Broadly speaking, there are two basic approaches for using finance to increase the value of the
firm. Both these approaches can be illustrated by thinking of the firm as producing a cash flow
“pie” — that is, total operating cash flow distributable to all investors (debtholders, stockholders,
and others). The first approach takes the size of the cash flow pie to be independent of financial
policy, so that the principal role of finance is to divide the pie into slices by issuing varying types
of securities. The object of this division is to match the securities’ characteristics with the desires
of investors so as to maximize the total proceeds from the sale of the securities.

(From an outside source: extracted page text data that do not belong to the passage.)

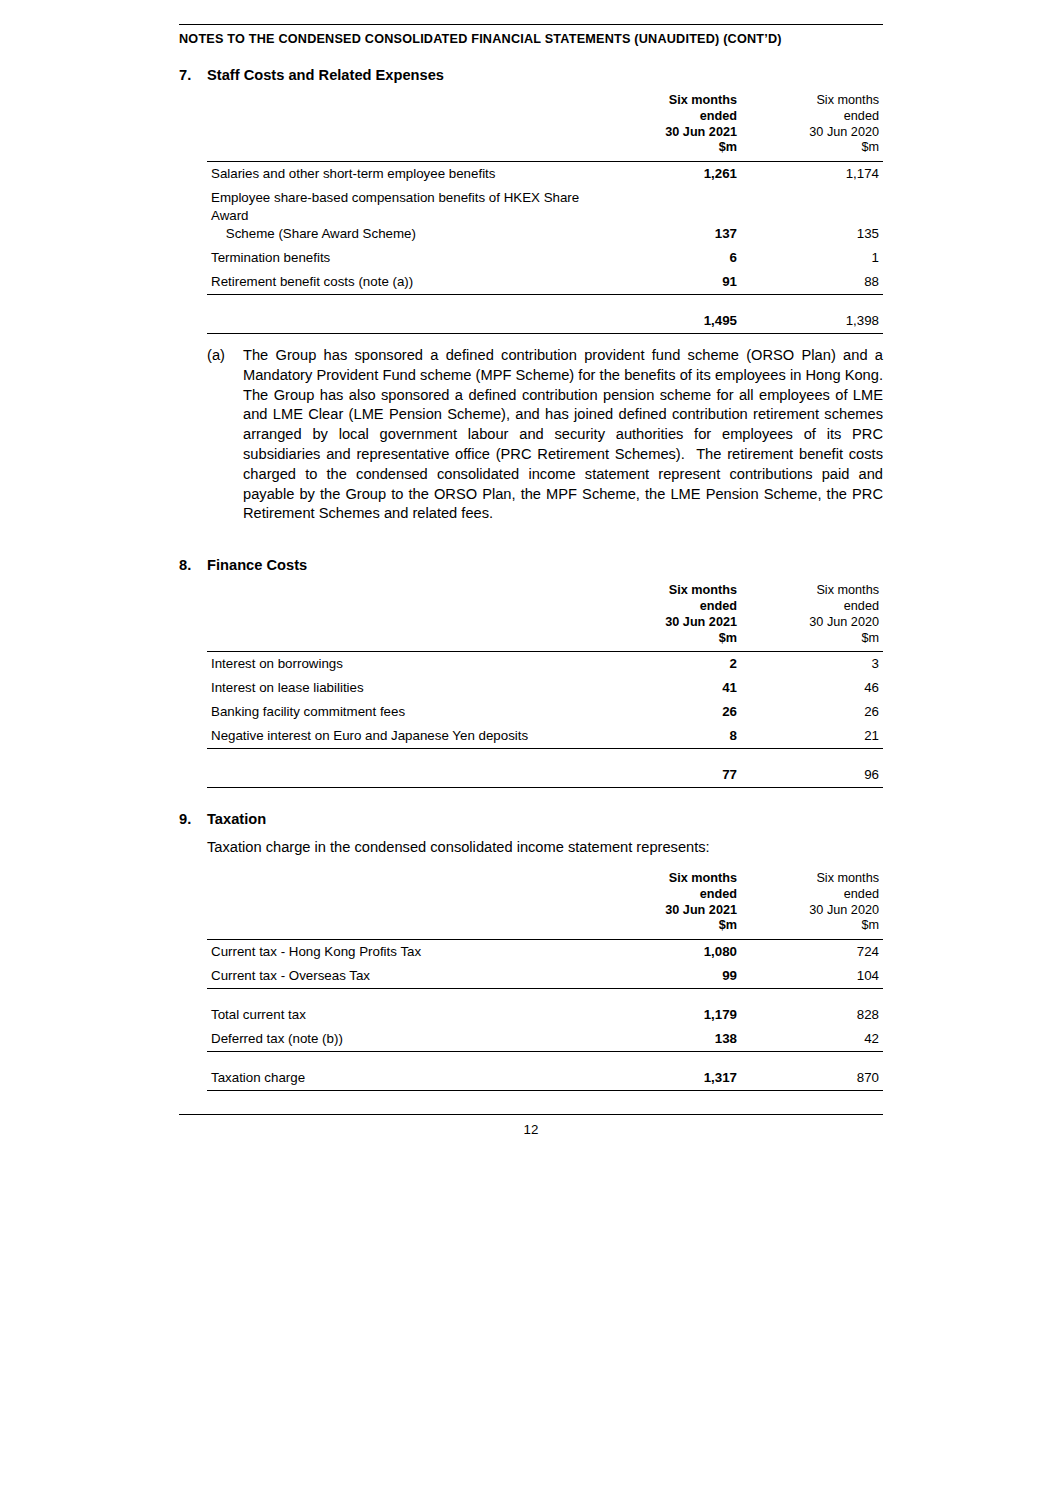NOTES TO THE CONDENSED CONSOLIDATED FINANCIAL STATEMENTS (UNAUDITED) (CONT’D)
7. Staff Costs and Related Expenses
| | Six months ended 30 Jun 2021 $m | Six months ended 30 Jun 2020 $m |
| --- | --- | --- |
| Salaries and other short-term employee benefits | 1,261 | 1,174 |
| Employee share-based compensation benefits of HKEX Share Award Scheme (Share Award Scheme) | 137 | 135 |
| Termination benefits | 6 | 1 |
| Retirement benefit costs (note (a)) | 91 | 88 |
| | 1,495 | 1,398 |
(a)
The Group has sponsored a defined contribution provident fund scheme (ORSO Plan) and a Mandatory Provident Fund scheme (MPF Scheme) for the benefits of its employees in Hong Kong. The Group has also sponsored a defined contribution pension scheme for all employees of LME and LME Clear (LME Pension Scheme), and has joined defined contribution retirement schemes arranged by local government labour and security authorities for employees of its PRC subsidiaries and representative office (PRC Retirement Schemes). The retirement benefit costs charged to the condensed consolidated income statement represent contributions paid and payable by the Group to the ORSO Plan, the MPF Scheme, the LME Pension Scheme, the PRC Retirement Schemes and related fees.
8. Finance Costs
| | Six months ended 30 Jun 2021 $m | Six months ended 30 Jun 2020 $m |
| --- | --- | --- |
| Interest on borrowings | 2 | 3 |
| Interest on lease liabilities | 41 | 46 |
| Banking facility commitment fees | 26 | 26 |
| Negative interest on Euro and Japanese Yen deposits | 8 | 21 |
| | 77 | 96 |
9. Taxation
Taxation charge in the condensed consolidated income statement represents:
| | Six months ended 30 Jun 2021 $m | Six months ended 30 Jun 2020 $m |
| --- | --- | --- |
| Current tax - Hong Kong Profits Tax | 1,080 | 724 |
| Current tax - Overseas Tax | 99 | 104 |
| Total current tax | 1,179 | 828 |
| Deferred tax (note (b)) | 138 | 42 |
| Taxation charge | 1,317 | 870 |
12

The second approach focuses on ways in which financial policy can increase the size of the value
pie by affecting operating and investment decisions. Underlying this approach is the view that a
company is a complex web of “contracts” tying together disparate corporate stakeholders such as
investors, management, employees, customers, suppliers, and distributors. This approach
assumes that the firm’s future operating cash flow may depend significantly upon the perceptions
and incentives of the firm’s non-investor stakeholders. Financial policy can be used to increase
the size of the cash flow pie by strengthening stakeholder relationships — for example, by
improving management incentives or increasing the confidence of suppliers and customers.
The next two sections of the paper examine each of these approaches in greater detail. Once the
basic tools of financial management have been laid out, we turn in Section 3 to the issue of what
constitutes a growth company. Sections 4 and 5 address the main questions of the paper: How
are growth companies unique, and given these special characteristics, what financial
management techniques are best suited for such companies?